Recently I’ve been troubleshooting conditional access policy errors in relation to applications failing to allow users to login to specific applications. Conditional Access Policies (CAPs), are at the heart of identity security for Azure at present, to manage access to your applications with various conditions like where the user is logging in from, defining trusted sites and setting different access controls e.g. MFA.
One specific issue I have been troubleshooting is an error code from the Microsoft Identity Platform: AADSTS53003. A user was able to login from one specific site without any issues, but from another location the user received this application error, which was identified in the backend logs of the application.
After reviewing the Azure AD Sign-in logs in the tenant, there was nothing specific showing what this error related to, when sign-in logs were checked against the application itself. There wasn’t much available in terms of troubleshooting this error apart from backend logs, so it was time to understand the user flow to determine why one physical site the user simply could not sign in at all, but at other sites everything was fine. The trusted site was valid for the application in the CAPs, so this made the troubleshooting process a little more challenging.
Back to the drawing board
After understanding where the application was failing, I developed a ASP.Net Core Blazor web application to start troubleshooting this issue in a completely separate environment. Knowing the application was trying to call MS Graph on-behalf-of the user, which then failed, it was an easy setup to recreate in a Blazor server-side application. I used the MS Graph Client and pulled across some basic profile properties for a user in the test tenant, with an on-behalf-of flow to display the results in a basic table.
As this was a application for debugging purposes, I also added a page element, to include any errors on the page component to display any code errors. In the above screen shot, no exceptions were found. Now I had a basis to start to troubleshoot the issues.
I setup my conditional access polices in a similar manner to the production Azure AD tenant to block access from untrusted sites.
I had setup a single policy, with a single test user and tested the policy based on location. A simple setup where I had my development office location and a VM in Azure with a public IP address, which was trusted as this was an exclusion in this case.
I setup a second policy to block access to Office 365, as the production application also had API permissions to access Office 365 and also enforced MFA for the user.
Now for the test. The user accessed the application from a trusted location, but this resulted in a successful page load, with MFA as applied in the CAPs. At this point my application was only calling Microsoft Graph, just like the production application. I wasn’t concerned with Office 365 APIs at this time.
I asked the user to sign into login.microsoftonline.com, as we all know this is the Microsoft Identity Platform endpoint for all user, device and application access, which contains all the components we need to authenticate with Azure AD, and of course where we receive the AADSTS53003 error as part of the application access token request flow. At this point the user received the following error, after entering their password, even though MFA was enforced.
This was somewhat confusing as the user could sign in with MFA into the application, with MFA, but accessing login.microsoftonline.com, to sign into the users Azure AD tenant actually failed with the above error, without MFA.

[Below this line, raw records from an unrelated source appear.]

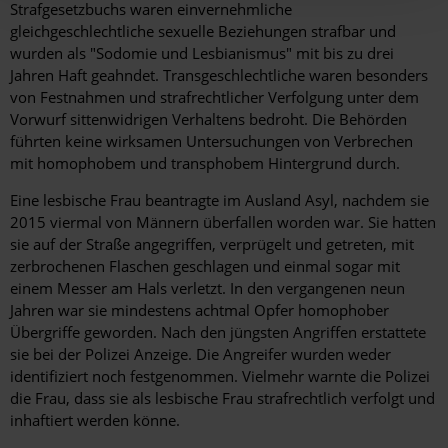
Strafgesetzbuchs waren einvernehmliche
gleichgeschlechtliche sexuelle Beziehungen strafbar und
wurden als "Sodomie und Lesbianismus" mit bis zu drei
Jahren Haft geahndet. Transgeschlechtliche waren besonders
von Festnahmen und strafrechtlicher Verfolgung unter dem
Vorwurf sittenwidrigen Verhaltens bedroht. Die Behörden
führten keine wirksamen Untersuchungen von Verbrechen
mit homophobem und transphobem Hintergrund durch.
Eine lesbische Frau beantragte im Ausland Asyl, nachdem sie
2015 viermal von Männern überfallen worden war. Sie hatten
sie auf der Straße angegriffen, verprügelt und getreten, mit
zerbrochenen Flaschen geschlagen und einmal sogar mit
einem Messer am Hals verletzt. In den vergangenen neun
Jahren war sie mindestens achtmal Opfer homophober
Übergriffe geworden. Nach den jüngsten Angriffen erstattete
sie bei der Polizei Anzeige. Die Angreifer wurden weder
identifiziert noch festgenommen. Vielmehr warnte die Polizei
die Frau, dass sie als lesbische Frau strafrechtlich verfolgt und
inhaftiert werden könne.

A CAP was which blocked Office 365 from untrusted locations did not have the users location trusted IP address assigned for exclusion of the policy. Well that was an easy fix, but the the application that had issues signing the user in from another location, other than their home location, failed to provide them access with the AADSTS53003 error, when it call MS Graph. What comes next?
Re-creating the behavior
I wanted to re-create the behavior in my test Blazor application, so I determined that the error was not to do with the direct relationship with MS Graph, and started to add some scopes for SharePoint Online.
I then launched the application in Visual Studio, and hey presto!! the error was re-produced.
Why did this occur?
I determined that the error was not to do with the direct relationship with MS Graph, but the fact when the application was calling MS Graph, on-behalf-of the user, requesting an access token for the MS Graph resource, it was the fact the application had scopes assigned to access Office 365 API’s in it’s manifest. So this error was then simple to re-create, the Office 365 block policy required the users site to be trusted as part of an exclusion, so the application would not be blocked from requesting an access token for the MS Graph resource.
Hopefully, this post will help someone troubleshoot a similar error.